The Crystal Mountain webcam for images throughout the storm. Hit refresh for up to date images.
One ski area will stand out from the rest in the Northeast, at least for the beginning of the week. New York’s Dry Hill Ski Area is projected to receive 11 to 18 inches of snow from Tuesday through Wednesday night, meaning a deep powder day for Thursday. From there, more snow will move into the area on Saturday, with the highest projections going to Peek’n Peak Resort (four to eight inches), Plattekill Mountain (three to seven inches), and Greek Peak (three to seven inches).

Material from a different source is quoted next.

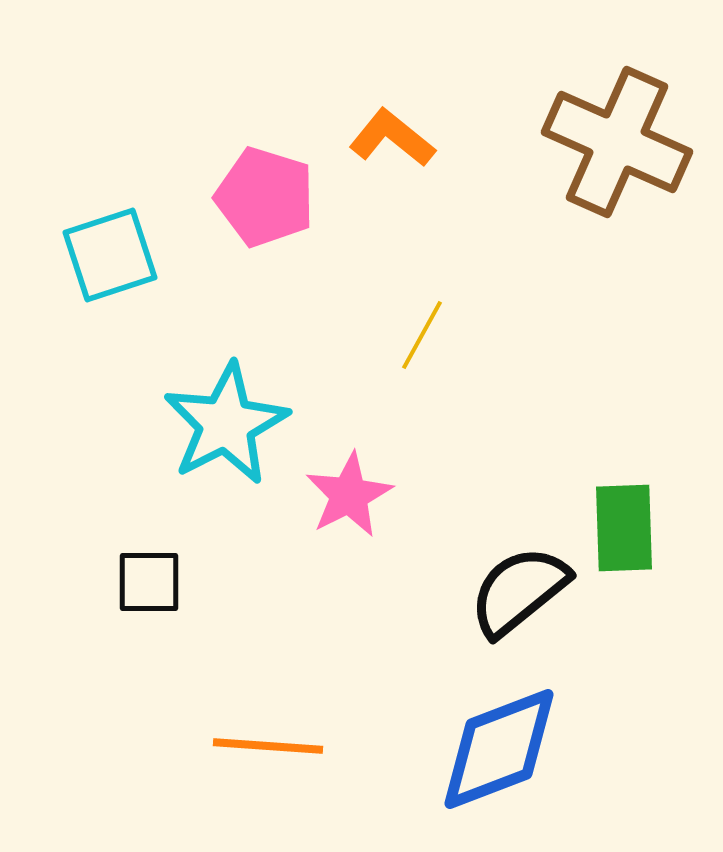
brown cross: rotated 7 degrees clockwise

In New England, a Clipper system (a fast moving low pressure system moving in from Canada) should move into the area Saturday morning, with northern resorts in Vermont like Jay Peak, Mad River Glen, and Stowe receiving two to four inches throughout the day, and southern resorts like Magic Mountain, Mount Snow, and Stratton getting three to five inches.
The snow will reach New Hampshire later on Saturday, bringing three to seven inches of snow to Attitash, Black Mountain, and Cranmore and four to eight inches to Cannon Mountain and Loon Mountain. In Maine, the snow will begin Saturday night, bringing three to seven inches to Hermon Mountain, Shawnee Peak, and Sugarloaf, and three to five inches to Sunday River, and Saddleback.
It looks like Michigan should see the most snow in the Midwest, starting on Thursday. Areas such as Boyne Mountain, Caberfae Peaks, and Mt. Holiday Ski Area are expecting two to four inches, while the norm is about one to three inches for the rest of the state. Another shot at some accumulation will come on Saturday, with two to four inches expected at Swiss Valley, Pine Knob, and Mount Brighton.